* Task description *
Recast the lines of the records as a Markdown table with the columns "Row" and "Line," starting at the first line of the records and ending at the line that contains "Hollo-Blast HB-BC inkl.", both included. Number each row and leave out any blank lines.

Extracted page text data
*** Block opens ***
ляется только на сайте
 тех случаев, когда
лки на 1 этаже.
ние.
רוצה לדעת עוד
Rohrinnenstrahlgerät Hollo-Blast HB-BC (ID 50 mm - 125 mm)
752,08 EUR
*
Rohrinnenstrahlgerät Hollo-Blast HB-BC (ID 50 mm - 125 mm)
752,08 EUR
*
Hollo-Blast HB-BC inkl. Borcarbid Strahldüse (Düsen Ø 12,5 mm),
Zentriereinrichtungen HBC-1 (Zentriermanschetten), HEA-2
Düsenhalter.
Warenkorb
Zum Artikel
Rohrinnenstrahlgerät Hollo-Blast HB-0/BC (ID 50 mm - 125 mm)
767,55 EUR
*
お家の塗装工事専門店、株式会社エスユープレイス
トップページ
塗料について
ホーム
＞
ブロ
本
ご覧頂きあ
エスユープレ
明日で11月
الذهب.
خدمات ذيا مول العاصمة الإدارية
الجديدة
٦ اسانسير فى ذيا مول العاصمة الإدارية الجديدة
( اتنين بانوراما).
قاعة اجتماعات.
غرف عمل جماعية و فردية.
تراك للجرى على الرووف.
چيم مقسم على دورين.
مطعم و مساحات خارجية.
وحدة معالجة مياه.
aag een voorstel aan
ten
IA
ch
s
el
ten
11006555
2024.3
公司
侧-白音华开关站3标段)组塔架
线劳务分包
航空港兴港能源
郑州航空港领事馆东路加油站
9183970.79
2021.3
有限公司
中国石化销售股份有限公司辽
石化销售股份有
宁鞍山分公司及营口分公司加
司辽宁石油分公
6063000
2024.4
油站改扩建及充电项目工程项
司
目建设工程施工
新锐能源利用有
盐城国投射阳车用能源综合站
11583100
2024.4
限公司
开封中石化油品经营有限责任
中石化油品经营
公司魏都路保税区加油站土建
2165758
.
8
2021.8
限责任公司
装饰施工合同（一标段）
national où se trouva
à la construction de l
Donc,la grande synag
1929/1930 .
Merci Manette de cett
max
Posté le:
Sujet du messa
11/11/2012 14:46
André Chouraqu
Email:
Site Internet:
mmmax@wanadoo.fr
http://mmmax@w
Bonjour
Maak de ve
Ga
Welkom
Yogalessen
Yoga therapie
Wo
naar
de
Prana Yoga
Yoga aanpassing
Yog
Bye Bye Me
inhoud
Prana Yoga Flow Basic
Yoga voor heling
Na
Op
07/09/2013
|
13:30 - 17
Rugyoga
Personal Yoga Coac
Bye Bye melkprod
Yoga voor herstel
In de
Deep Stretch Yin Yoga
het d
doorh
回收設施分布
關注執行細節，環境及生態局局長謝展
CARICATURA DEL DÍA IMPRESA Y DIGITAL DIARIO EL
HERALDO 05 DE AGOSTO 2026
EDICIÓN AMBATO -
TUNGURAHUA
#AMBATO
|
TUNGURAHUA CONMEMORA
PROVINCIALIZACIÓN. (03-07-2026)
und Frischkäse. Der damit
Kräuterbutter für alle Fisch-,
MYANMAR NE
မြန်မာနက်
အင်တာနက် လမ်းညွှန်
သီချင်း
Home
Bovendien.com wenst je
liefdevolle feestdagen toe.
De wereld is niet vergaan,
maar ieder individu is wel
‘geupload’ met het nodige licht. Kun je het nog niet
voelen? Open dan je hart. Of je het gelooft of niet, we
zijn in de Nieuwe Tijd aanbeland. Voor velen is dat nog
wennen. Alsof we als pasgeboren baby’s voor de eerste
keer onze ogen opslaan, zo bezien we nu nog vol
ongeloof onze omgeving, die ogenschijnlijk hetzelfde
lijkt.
*** Block closes ***
* Answer below *
| Row | Line |
|---|---|
| 1 | ляется только на сайте |
| 2 |  тех случаев, когда |
| 3 | лки на 1 этаже. |
| 4 | ние. |
| 5 | רוצה לדעת עוד |
| 6 | Rohrinnenstrahlgerät Hollo-Blast HB-BC (ID 50 mm - 125 mm) |
| 7 | 752,08 EUR |
| 8 | * |
| 9 | Rohrinnenstrahlgerät Hollo-Blast HB-BC (ID 50 mm - 125 mm) |
| 10 | 752,08 EUR |
| 11 | * |
| 12 | Hollo-Blast HB-BC inkl. Borcarbid Strahldüse (Düsen Ø 12,5 mm), |